No I don't buy her stuff like this every year, and she isn't spoiled in material ways.
It's the NYX make up one,, she really wanted it and will use it,

From a small toddler with communication problems she has blossomed into the most giving, caring teenager- always thinking of others and it feels nice to make her happy.

And her brother won't get an Advent calender no.

TheAntiBoop Sun 29-Oct-17 10:16:56

How old is her brother

solarisWasAClassic Sun 29-Oct-17 10:17:02


I'm intrigued as to what you get for your money. I also get the impression that this is one of those situations where those most able to afford it are least likely to.

I buy mine regular Waitrose ones. I'm not a fool though. Our 3 have been in the pantry since last January. Bargains!

MrsStinkey Sun 29-Oct-17 10:17:45

If you can afford it then don't feel guilty at all. Your money. I end up spending £15/£20 Donetsk sometimes slightly more on filling advent calendars for my DD's with dairy allergies. One is also soya intolerant so a free from calendar is no good. I don't feel guilty about it at all.

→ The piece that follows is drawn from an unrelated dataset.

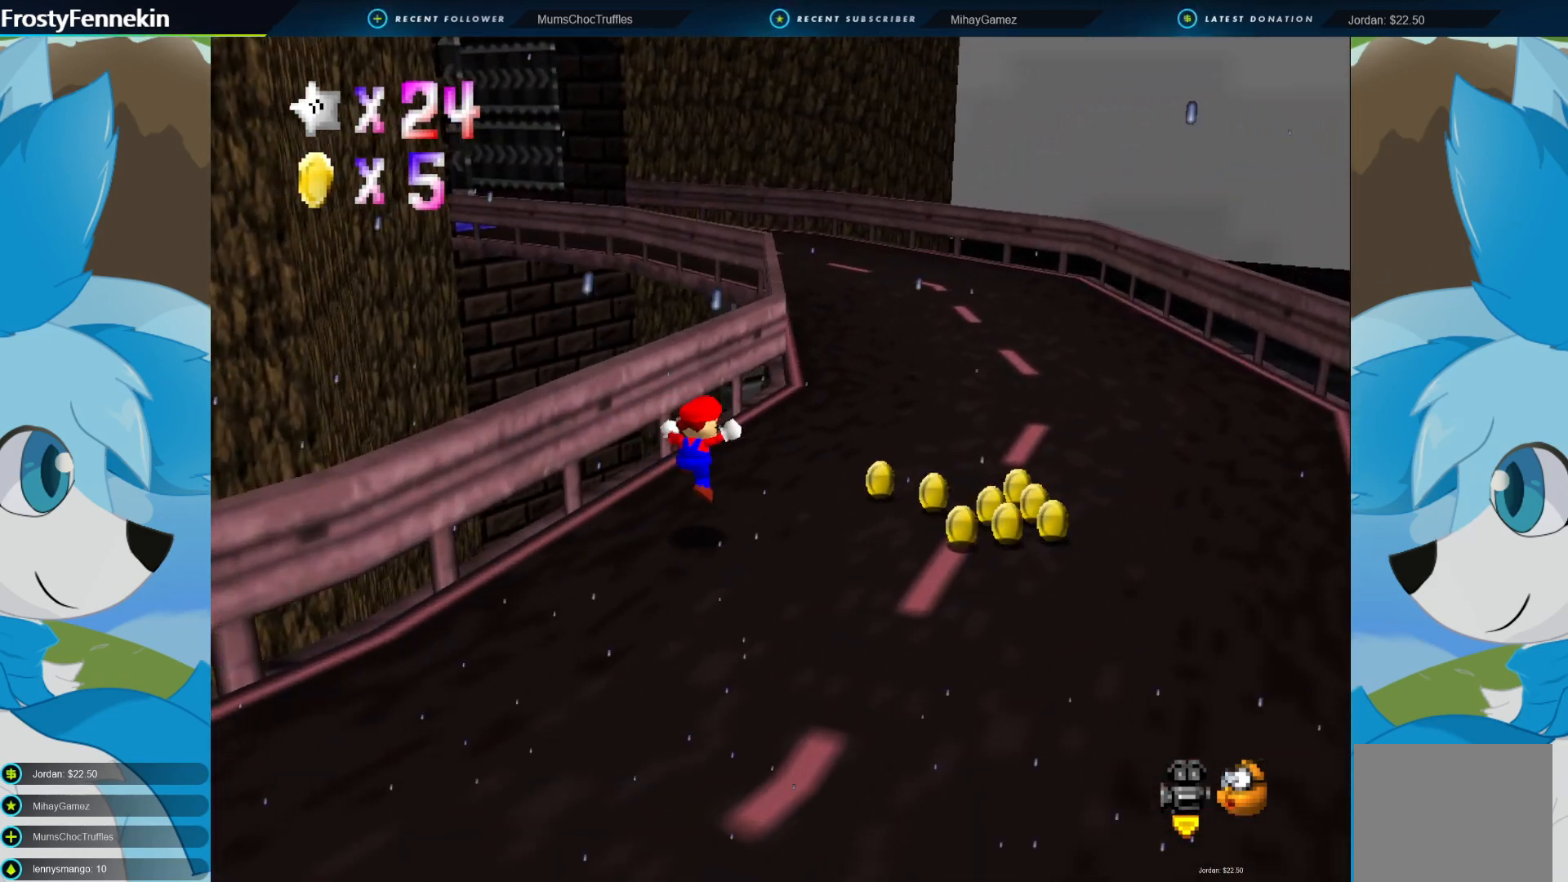
{"buttons": [], "left_stick": "up-right", "right_stick": "center", "events": [[133, "SQUARE", "down"], [267, "SQUARE", "up"]]}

speakout Sun 29-Oct-17 10:19:09

I also get the impression that this is one of those situations where those most able to afford it are least likely to.

Then you are mistaken.

Lukeandlorelai4Ever Sun 29-Oct-17 10:20:19

How old is her brother?shock

Iamagreyhoundhearmeroar Sun 29-Oct-17 10:20:21

Why isn't her brother getting one?!

speakout Sun 29-Oct-17 10:20:53


A gin advent calender from Costco wine

Sounds good.

Sparklingbrook Sun 29-Oct-17 10:21:09

I think if it's a teenager and you know they will love it that's not too bad in that case, but what about the brother will he not notice?